-- Exercise text follows --
Superstorm Sandy and the Global Internet
Whether the story of this cold war think tank is true or not, the adoption of a stateless forwarding architecture, coupled with a dynamic routing system, does allow the network to "self-heal" under certain circumstances. Can we see this self-healing in today's network? How true is this reputation of network robustness in the face of all kinds of adversity? While the Internet is almost everywhere these days, there are still a small number of locations that host a remarkable amount of Internet connectivity. One of these critical points of global connectivity is New York, an area that hosts a significant number of submarine cable landing points as it is the major termination point of the North Atlantic submarine system. So it is a major connection point in linking the trunk cable transit systems in Europe, America and Asia.
Figure 1: Submarine Cable System US landfall, Telegeography
On the evening of the 29th October this year a large storm, post-tropical cyclone Sandy, made landfall near New York at 8pm ET, causing an unprecedented tidal surge, flooding subway tunnels in New York City, and causing widespread power blackouts across much of the north eastern seaboard of the United States. The centre of the storm made landfall about 5 miles southwest of Atlantic City, New Jersey, as seen in this NOAA GOES013 infrared satellite image (Figure 2). What this image does not show is that because of the anti-clockwise around the storm, there were heavy southerly winds blowing directly onto Long Island, causing a significant storm surge in Long Island and New York City even though the centre of the storm was further south in New Jersey at this time.
Figure 2. Satellite image of Sandy's Landfall on October 29
If you compare these two figures, looking at the storm's landfall and the map of submarine cables and their landing points, then it's evident that Sandy's impact was directly aligned with the landfall points of some 25 submarine cable systems on the New Jersey and New York shores.
How well did the Internet fare in the face of this rather severe climatic event? Did this storm generate outages that were visible across the entire Internet?
It's certainly the case that much of the storm's impact was local to the north east of the United States, and New York in particular. Renesys has produced an animation of the localized outage consequences for this region, using fine-grained geo-location information to pinpoint the network outages (see Figure 3 below).
-- Exercise text concluded --
-- Material provided follows --
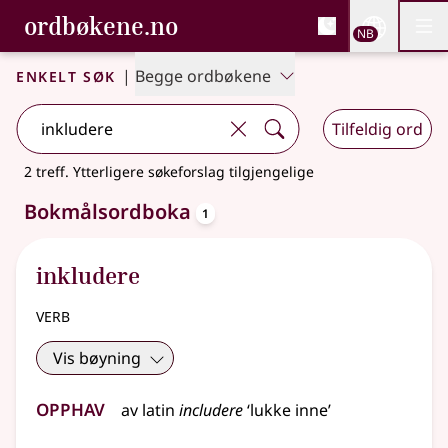
, Bokmålsordboka og N
ordbøkene.no
Nettsi
NB
Men
Gå til hovedinnhold
Tilgjengelighet
Bokmålsordboka og Nynorskordboka
Enkelt søk
|
Begge ordbøkene
Tilfeldig ord
2 treff
.
Ytterligere søkeforslag tilgjengelige
oppslagsord
Bokmålsordboka
1
inkludere
verb
Vis bøyning
Opphav
av
latin
includere
‘lukke inne’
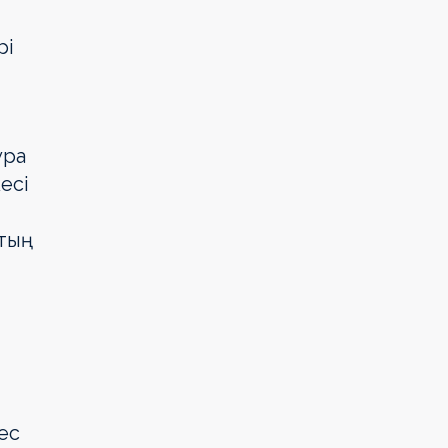
рі
ура
есі
ттың
ес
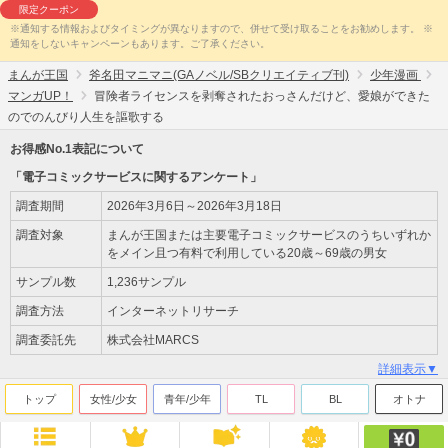
限定クーポン
※通知する情報およびタイミングが異なりますので、併せて受け取ることをお勧めします。 ※
通知をしないキャンペーンもあります。ご了承ください。
まんが王国
斧名田マニマニ(GAノベル/SBクリエイティブ刊)
少年漫画
マンガUP！
冒険者ライセンスを剥奪されたおっさんだけど、愛娘ができた
のでのんびり人生を謳歌する
お得感No.1表記について
「電子コミックサービスに関するアンケート」
調査期間
2026年3月6日～2026年3月18日
調査対象
まんが王国または主要電子コミックサービスのうちいずれか
をメイン且つ有料で利用している20歳～69歳の男女
サンプル数
1,236サンプル
調査方法
インターネットリサーチ
調査委託先
株式会社MARCS
詳細表示▼
トップ
女性/少女
青年/少年
TL
BL
オトナ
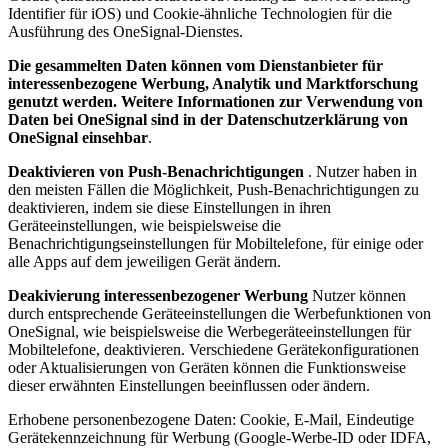
Identifier für iOS) und Cookie-ähnliche Technologien für die
Ausführung des OneSignal-Dienstes.
Die gesammelten Daten können vom Dienstanbieter für
interessenbezogene Werbung, Analytik und Marktforschung
genutzt werden. Weitere Informationen zur Verwendung von
Daten bei OneSignal sind in der Datenschutzerklärung von
OneSignal einsehbar
.
Deaktivieren von Push-Benachrichtigungen
. Nutzer haben in
den meisten Fällen die Möglichkeit, Push-Benachrichtigungen zu
deaktivieren, indem sie diese Einstellungen in ihren
Geräteeinstellungen, wie beispielsweise die
Benachrichtigungseinstellungen für Mobiltelefone, für einige oder
alle Apps auf dem jeweiligen Gerät ändern.
Deakivierung interessenbezogener Werbung
Nutzer können
durch entsprechende Geräteeinstellungen die Werbefunktionen von
OneSignal, wie beispielsweise die Werbegeräteeinstellungen für
Mobiltelefone, deaktivieren. Verschiedene Gerätekonfigurationen
oder Aktualisierungen von Geräten können die Funktionsweise
dieser erwähnten Einstellungen beeinflussen oder ändern.
Erhobene personenbezogene Daten: Cookie, E-Mail, Eindeutige
Gerätekennzeichnung für Werbung (Google-Werbe-ID oder IDFA,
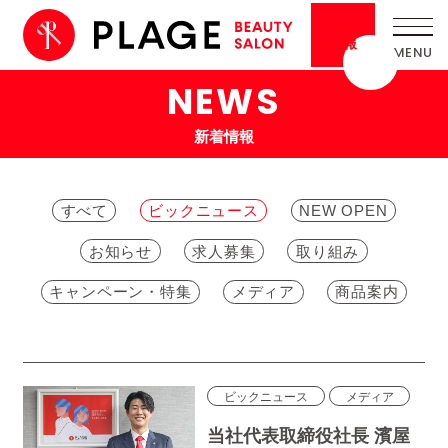
採用
情報
NEWS
新着情報
すべて
ビックニュース
NEW OPEN
お知らせ
求人募集
取り組み
キャンペーン・特集
メディア
商品案内
ビックニュース
メディア
当社代表取締役社長 濱屋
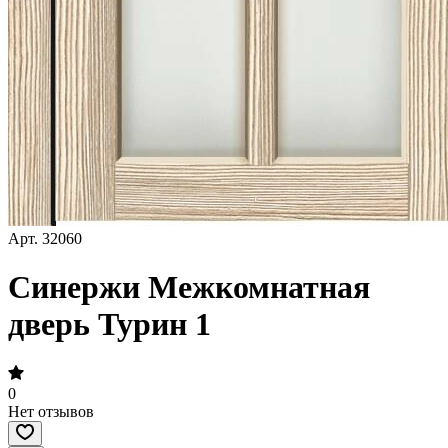
Арт.
32060
Синержи Межкомнатная
дверь Турин 1
0
Нет отзывов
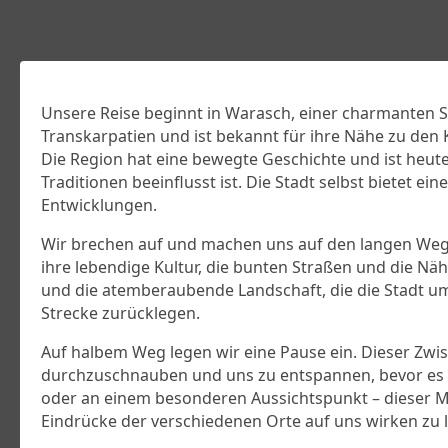
Unsere Reise beginnt in Warasch, einer charmanten S
Transkarpatien und ist bekannt für ihre Nähe zu de
Die Region hat eine bewegte Geschichte und ist heute
Traditionen beeinflusst ist. Die Stadt selbst bietet 
Entwicklungen.
Wir brechen auf und machen uns auf den langen Weg n
ihre lebendige Kultur, die bunten Straßen und die Näh
und die atemberaubende Landschaft, die die Stadt u
Strecke zurücklegen.
Auf halbem Weg legen wir eine Pause ein. Dieser Zwis
durchzuschnauben und uns zu entspannen, bevor es w
oder an einem besonderen Aussichtspunkt – dieser Mo
Eindrücke der verschiedenen Orte auf uns wirken zu 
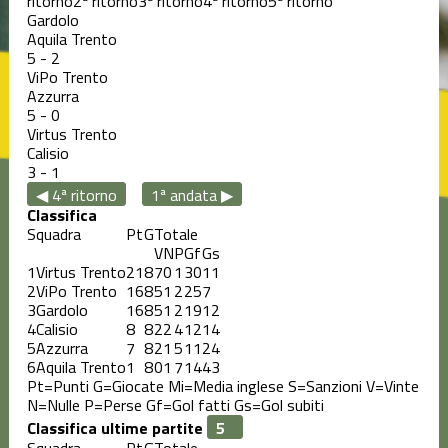
ritorno
2ª ritorno
3ª ritorno
4ª ritorno
5ª ritorno
Gardolo
Aquila Trento
5
-
2
ViPo Trento
Azzurra
5
-
0
Virtus Trento
Calisio
3
-
1
◀ 4ª ritorno
1ª andata ▶
Classifica
Squadra
Pt
G
Totale
V
N
P
Gf
Gs
1
Virtus Trento
21
8
7
0
1
30
11
2
ViPo Trento
16
8
5
1
2
25
7
3
Gardolo
16
8
5
1
2
19
12
4
Calisio
8
8
2
2
4
12
14
5
Azzurra
7
8
2
1
5
11
24
6
Aquila Trento
1
8
0
1
7
14
43
Pt=Punti
G=Giocate
Mi=Media inglese
S=Sanzioni
V=Vinte
N=Nulle
P=Perse
Gf=Gol fatti
Gs=Gol subiti
Classifica ultime partite
Squadra
Pt
G
Totale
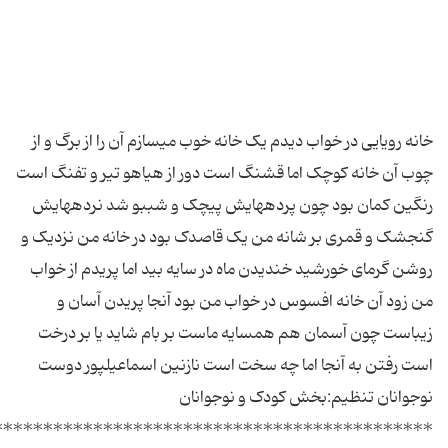
خانه⁪ رویایی⁪ در خواب دیدم یک خانه خوب می⁪سازم آن را از برگ و از
چوب آن خانه کوچک اما قشنگ است دور از هیاهو تیر و تفنگ است
رنگین کمان بود چون پرده⁪هایش پیچک و شب⁪بو شد نرده⁪هایش
گنجشک و قمری بر شانه من یک قاصدک بود در خانه من نزدیک و
روشن گرمای خورشید خندیدن ماه در سایه بید اما پریدم از خواب
من زود آن خانه افسوس در خواب من بود آنجا پریدن آسان و
زیباست چون آسمان هم همسایه ماست بر بام شاید یا بر درخت
است رفتن به آنجا اما چه سخت است نازنین اسماعیل⁪پور دوست
نوجوانان تنظیم:بخش کودک و نوجوانان
********************************************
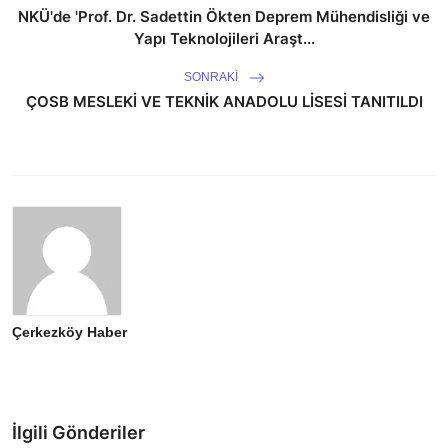
NKÜ'de 'Prof. Dr. Sadettin Ökten Deprem Mühendisliği ve
Yapı Teknolojileri Araşt...
SONRAKI
ÇOSB MESLEKİ VE TEKNİK ANADOLU LİSESİ TANITILDI
Çerkezköy Haber
İlgili Gönderiler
-- Material provided concluded --
_What you will do:_
[A] In the text on Superstorm Sandy, how far from Atlantic City did the center of the storm make landfall?
[B] Show every line of the records that contains the word "Cookie".

_Exercise responses:_
[A] About 5 miles southwest of Atlantic City, New Jersey.

[B]
Identifier für iOS) und Cookie-ähnliche Technologien für die
Erhobene personenbezogene Daten: Cookie, E-Mail, Eindeutige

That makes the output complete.